Secondly, she recalled that in her father's Will, nothing was bequeathed either to Sandra or Sandra's sister. The money went to his second wife and her two children, one of whom is Sandra's half-sister.

Whilst telling me about these two incidents, Sandra became indignant with anger. This was the first time, she surprised herself, this emotion had surfaced.

In session, I asked her why she'd never expressed this anger before. She didn't know. "But I'm angry now, and want to do something about this", perhaps see if she can contest the Will.

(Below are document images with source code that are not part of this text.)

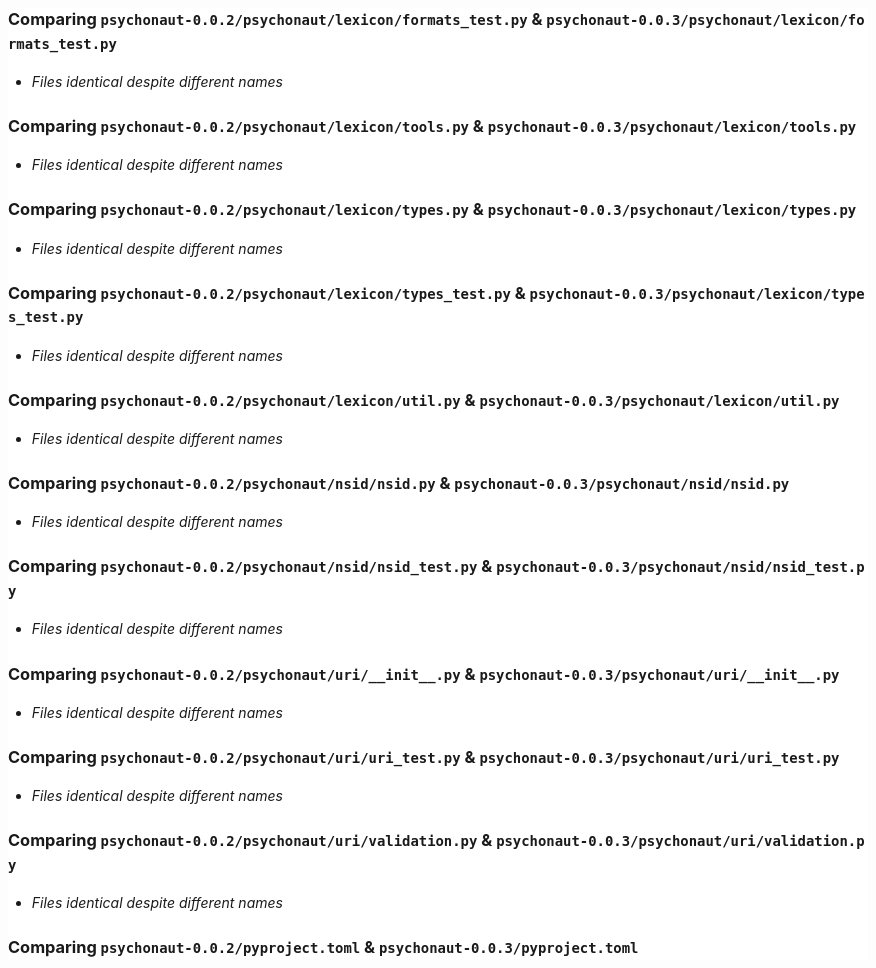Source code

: ### Comparing `psychonaut-0.0.2/psychonaut/lexicon/formats_test.py` & `psychonaut-0.0.3/psychonaut/lexicon/formats_test.py`

 * *Files identical despite different names*

### Comparing `psychonaut-0.0.2/psychonaut/lexicon/tools.py` & `psychonaut-0.0.3/psychonaut/lexicon/tools.py`

 * *Files identical despite different names*

### Comparing `psychonaut-0.0.2/psychonaut/lexicon/types.py` & `psychonaut-0.0.3/psychonaut/lexicon/types.py`

 * *Files identical despite different names*

### Comparing `psychonaut-0.0.2/psychonaut/lexicon/types_test.py` & `psychonaut-0.0.3/psychonaut/lexicon/types_test.py`

 * *Files identical despite different names*

### Comparing `psychonaut-0.0.2/psychonaut/lexicon/util.py` & `psychonaut-0.0.3/psychonaut/lexicon/util.py`

 * *Files identical despite different names*

### Comparing `psychonaut-0.0.2/psychonaut/nsid/nsid.py` & `psychonaut-0.0.3/psychonaut/nsid/nsid.py`

 * *Files identical despite different names*

### Comparing `psychonaut-0.0.2/psychonaut/nsid/nsid_test.py` & `psychonaut-0.0.3/psychonaut/nsid/nsid_test.py`

 * *Files identical despite different names*

### Comparing `psychonaut-0.0.2/psychonaut/uri/__init__.py` & `psychonaut-0.0.3/psychonaut/uri/__init__.py`

 * *Files identical despite different names*

### Comparing `psychonaut-0.0.2/psychonaut/uri/uri_test.py` & `psychonaut-0.0.3/psychonaut/uri/uri_test.py`

 * *Files identical despite different names*

### Comparing `psychonaut-0.0.2/psychonaut/uri/validation.py` & `psychonaut-0.0.3/psychonaut/uri/validation.py`

 * *Files identical despite different names*

### Comparing `psychonaut-0.0.2/pyproject.toml` & `psychonaut-0.0.3/pyproject.toml`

I have suggested to her that she write (but not send) letters to the source of her anger (her step-mother, and her deceased father), to express her hurt, anger and betrayed feelings, and she will work on this over the coming days.

The work we did today is going to be key to Sandra standing up for herself in future relationships if and when men take advantage of her. She will be more able to put her needs first more often.